= Neutral member states in the European Union =

As of 7 March 2024.
   Neutral EU member states
   Other EU member states
   Non-EU member states

The European Union (EU) is an institution of its own kind consisting of member states being part of an alliance as well as military neutral member states while developing a Common Foreign and Security Policy for the union as a whole. The military neutral member states are Austria, Ireland and Malta. Previous military neutral states are Finland and Sweden.

For the military neutral states, membership in the EU and its Common Foreign and Security Policy poses a challenge for them to keep up their neutral status. This results from the obligation of the Common Foreign and Security Policy for the member states to provide it and the other member states with their solidarity as well as to stay coherent with the European foreign policy to not constrain its effectiveness. Thus, the problem is to stay coherent with the Common Foreign and Security Policy while still keeping a neutral position.

== Definition of neutrality ==

The concept of neutrality has no universally agreed definition. Different emphasis can be put on legal, political, ideological, economic and military dimensions as well as how neutrality is executed in practice. Depending on different actors, values and goals, neutrality can have different meanings.

A definition focusing mainly on military aspects is based on the Hague Conventions of 1907 and offers a legal basis for neutrality in the international relations. Neutrality means that a state does not participate in armed conflicts with other states to achieve security. Due to neutrality,

“[n]eutral states cannot participate in wars directly or indirectly. Neither should they support or favour warring parties militarily, nor make their territory available to them, supply them with weapons or credits, or restrict private armaments exports in a one-sided way. Neutrals are also required to defend themselves against violations of their neutrality.”
—

Neutrality is thus seen in the context of modern states and closely related to European military and political history. This interpretation of neutrality is closely related to military non-alignment which simply means that a state is not formally joining a military organisation. Austria, Finland and Sweden have slowly evolved to military non-aligned states.

In addition to that, in the context of the Cold War, scholars have developed a distinction between permanent or de jure and temporary or de facto neutrality. Permanent neutrality describes neutrality which is established by binding law or a treaty. Austria's neutrality belongs to this category. Temporary neutrality refers to neutrality which is only established by the political practices of a state. The Finnish, Irish and Swedish neutrality are examples for this category.

Furthermore, an active definition of neutrality bases the concept on a cosmopolitan worldview and identifies non-aggression, peace-promotion and self-determination as the motivating values behind it. This is how neutrality is often understood at the domestic level. It is perceived as a moral obligation to promote international justice, law and peace as well as a commitment for restricting and regulating the use of force in international relations. Promoting these values is thus a possibility for a state to design an independent and discretionary foreign policy.

Moreover, neutrality can also be seen as a strategy of smaller states to avoid being pulled into the sphere of influence of a larger state and to keep as much autonomy as possible.

→ PROBLEM REQUIREMENTS: Transcribe everything in the text on neutral EU member states from "The European Union (EU)" down to "a neutral position.". The data after this point comes from a separate source.

→ SOURCE MATERIAL:
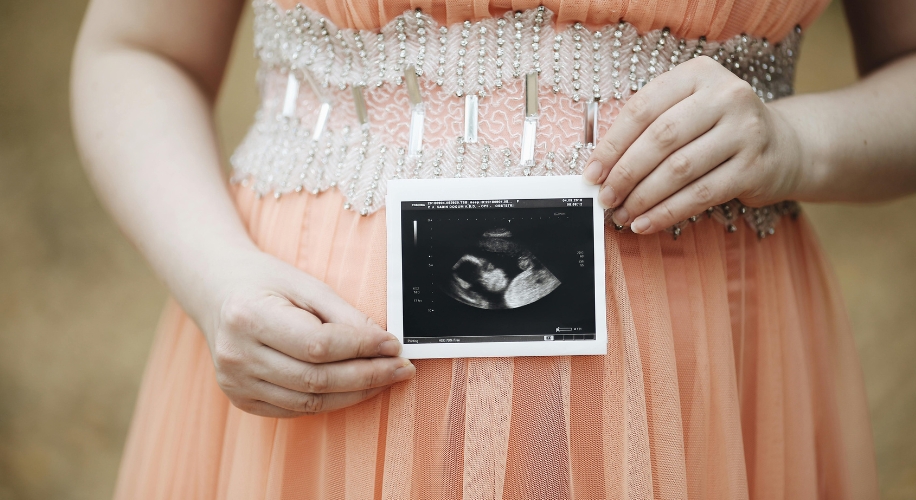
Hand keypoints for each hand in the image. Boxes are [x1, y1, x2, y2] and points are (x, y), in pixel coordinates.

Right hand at [199, 250, 413, 417]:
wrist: (218, 292)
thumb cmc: (264, 282)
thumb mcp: (306, 285)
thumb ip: (344, 315)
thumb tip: (383, 342)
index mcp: (249, 317)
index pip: (319, 344)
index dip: (362, 347)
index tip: (394, 344)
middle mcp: (237, 354)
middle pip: (316, 378)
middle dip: (367, 375)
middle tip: (401, 368)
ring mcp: (236, 382)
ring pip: (309, 402)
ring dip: (355, 393)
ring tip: (385, 379)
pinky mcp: (242, 399)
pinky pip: (295, 410)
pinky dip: (330, 401)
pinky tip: (353, 388)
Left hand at [582, 56, 804, 233]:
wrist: (783, 146)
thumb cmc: (717, 130)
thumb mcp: (687, 111)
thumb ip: (648, 129)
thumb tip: (600, 170)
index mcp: (698, 74)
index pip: (643, 109)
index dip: (611, 145)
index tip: (591, 173)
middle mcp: (726, 96)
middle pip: (661, 139)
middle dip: (625, 174)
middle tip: (605, 198)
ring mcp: (745, 130)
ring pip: (679, 169)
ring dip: (643, 197)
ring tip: (622, 214)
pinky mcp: (755, 166)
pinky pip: (701, 195)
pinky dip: (668, 212)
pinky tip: (647, 223)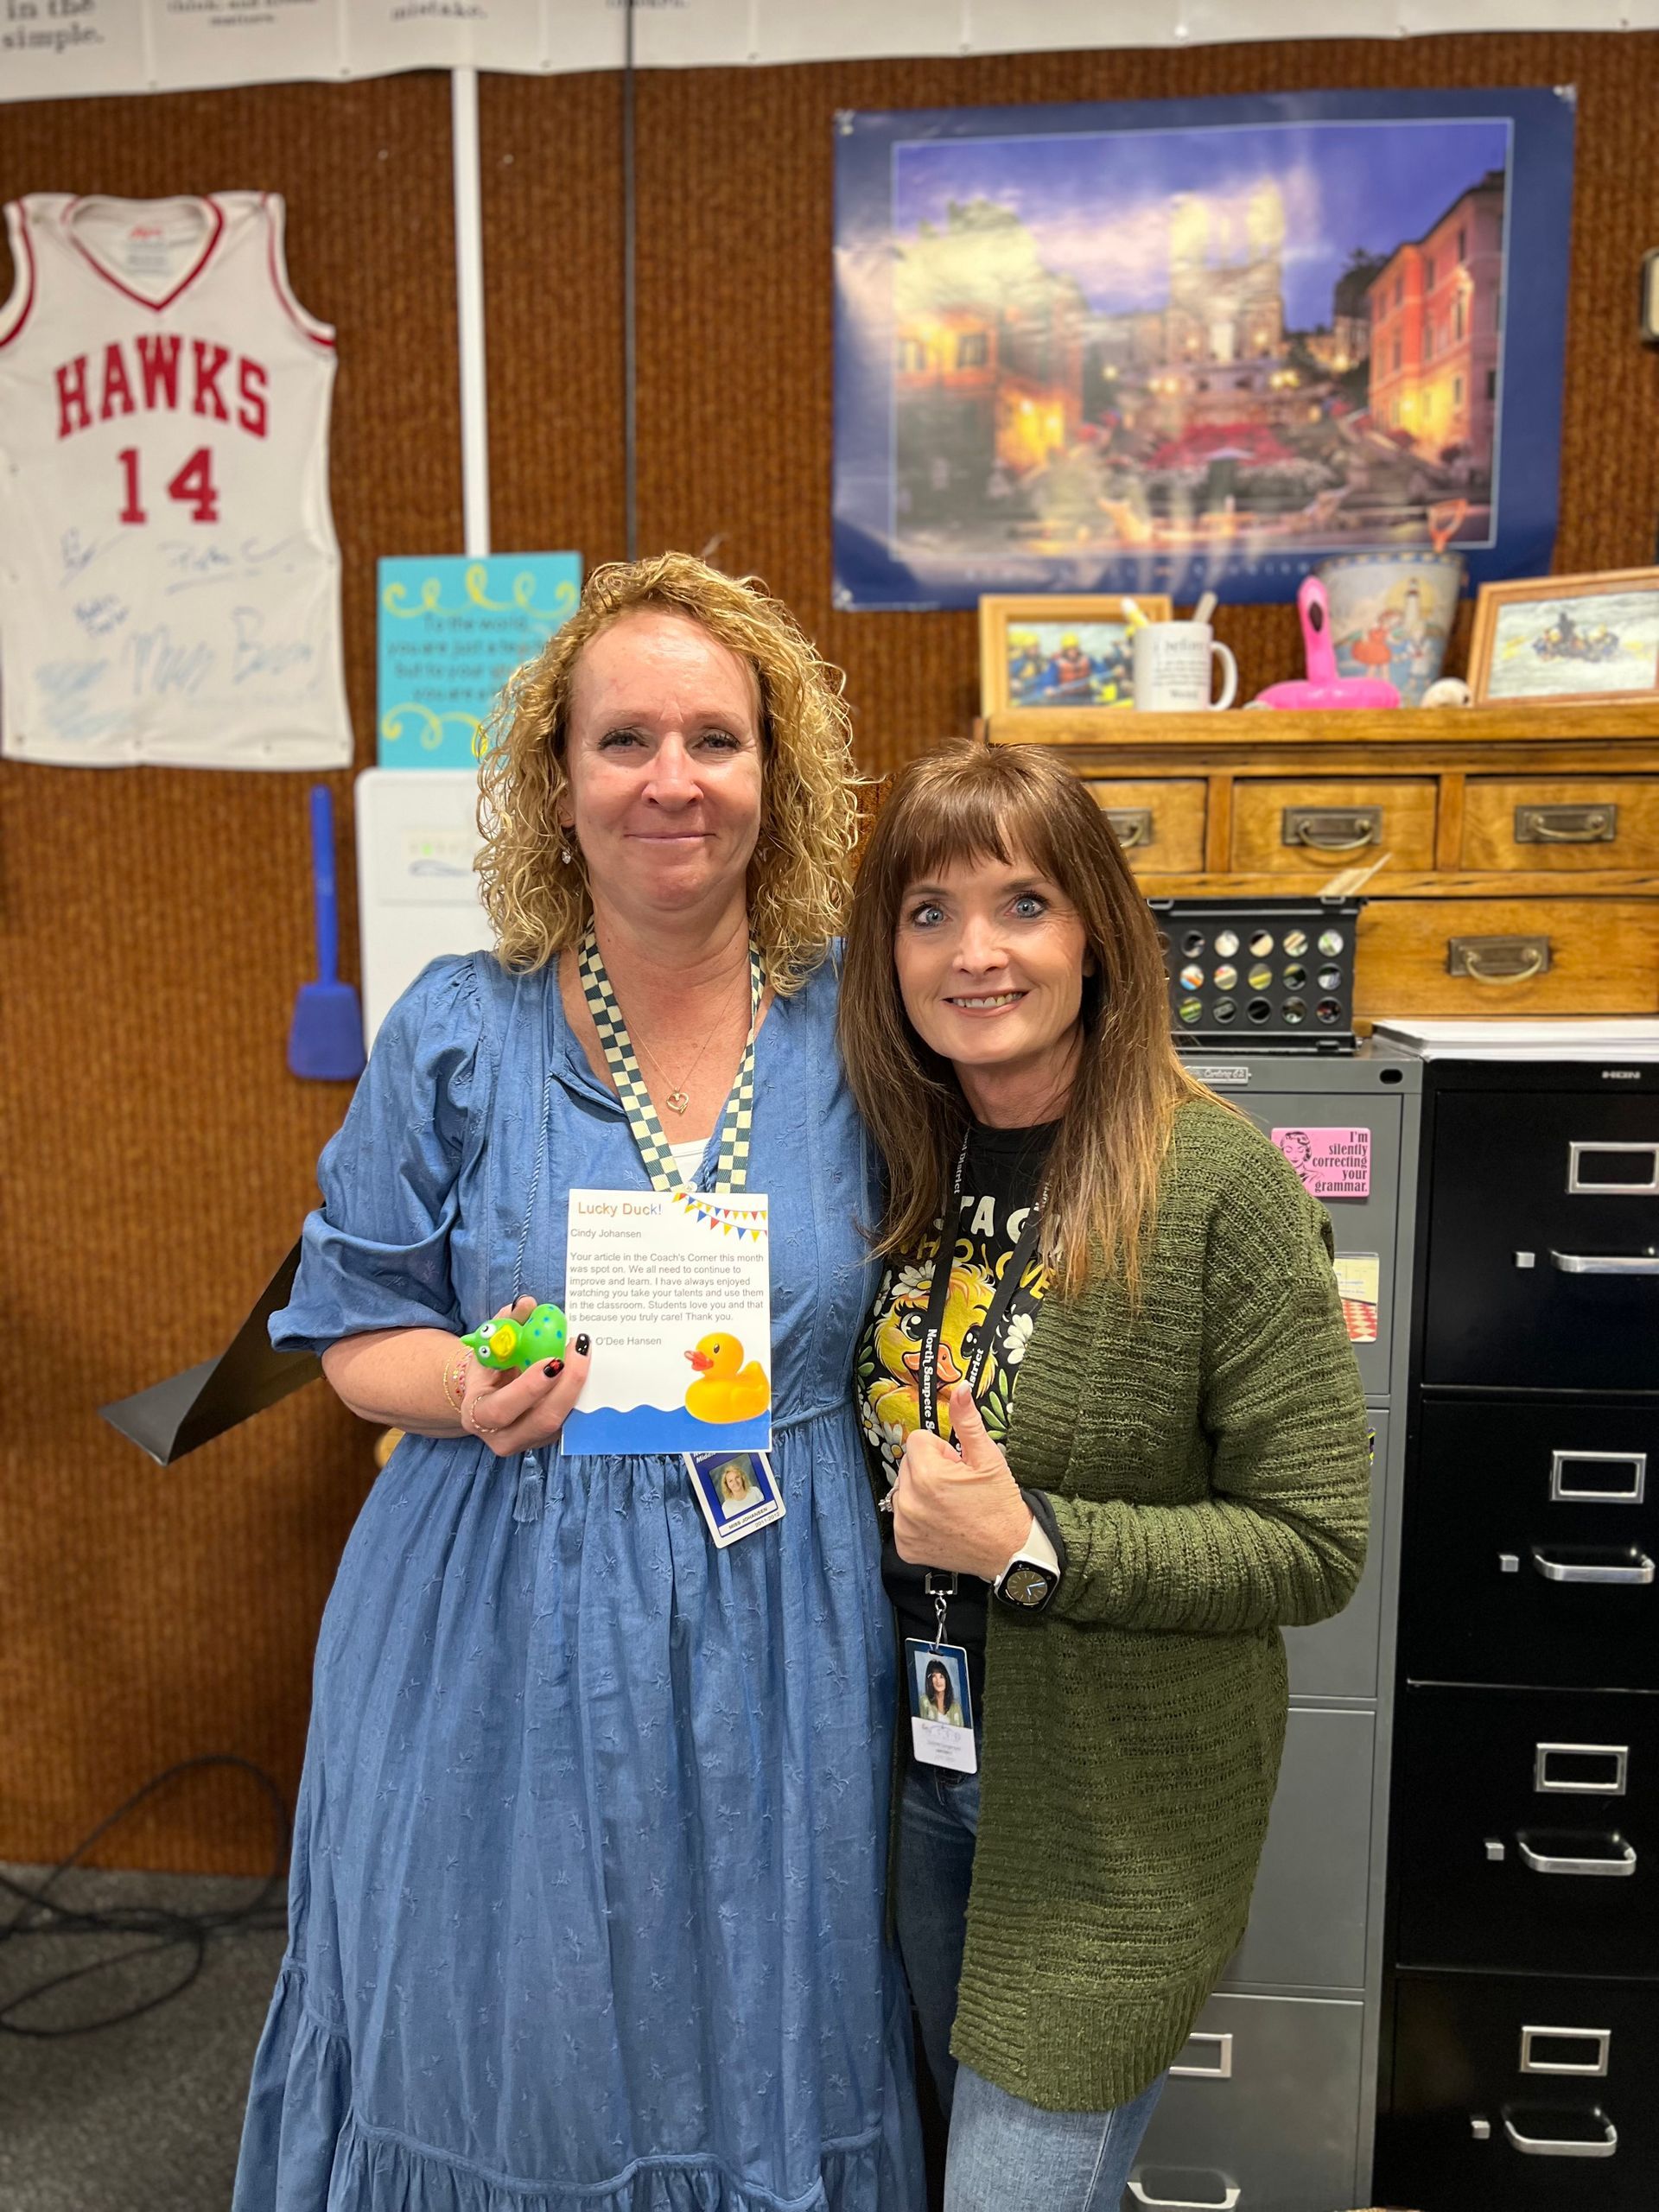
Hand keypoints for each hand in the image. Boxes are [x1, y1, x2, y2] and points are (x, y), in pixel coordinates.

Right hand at [461, 1297, 591, 1458]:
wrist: (489, 1394)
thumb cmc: (489, 1367)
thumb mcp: (489, 1345)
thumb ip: (506, 1323)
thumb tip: (527, 1304)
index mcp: (478, 1415)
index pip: (501, 1410)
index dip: (529, 1388)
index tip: (554, 1361)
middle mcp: (503, 1437)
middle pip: (543, 1420)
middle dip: (568, 1386)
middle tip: (580, 1350)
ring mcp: (531, 1441)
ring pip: (563, 1421)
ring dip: (579, 1387)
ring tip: (585, 1352)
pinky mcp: (551, 1438)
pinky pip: (572, 1420)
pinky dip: (582, 1393)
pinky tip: (588, 1367)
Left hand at [891, 1382, 1032, 1581]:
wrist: (1009, 1552)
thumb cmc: (1001, 1505)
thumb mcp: (988, 1458)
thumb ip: (967, 1422)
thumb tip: (958, 1389)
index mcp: (927, 1475)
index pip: (918, 1441)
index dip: (942, 1451)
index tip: (959, 1467)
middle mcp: (909, 1501)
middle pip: (909, 1465)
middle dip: (929, 1469)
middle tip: (957, 1487)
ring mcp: (904, 1527)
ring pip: (904, 1490)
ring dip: (922, 1493)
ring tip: (951, 1506)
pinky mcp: (905, 1546)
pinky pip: (902, 1519)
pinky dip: (918, 1519)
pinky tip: (942, 1524)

→ THE COMPLETED TASK:
The European Union (EU) is an institution of its own kind consisting of member states being part of an alliance as well as military neutral member states while developing a Common Foreign and Security Policy for the union as a whole. The military neutral member states are Austria, Ireland and Malta. Previous military neutral states are Finland and Sweden.

For the military neutral states, membership in the EU and its Common Foreign and Security Policy poses a challenge for them to keep up their neutral status. This results from the obligation of the Common Foreign and Security Policy for the member states to provide it and the other member states with their solidarity as well as to stay coherent with the European foreign policy to not constrain its effectiveness. Thus, the problem is to stay coherent with the Common Foreign and Security Policy while still keeping a neutral position.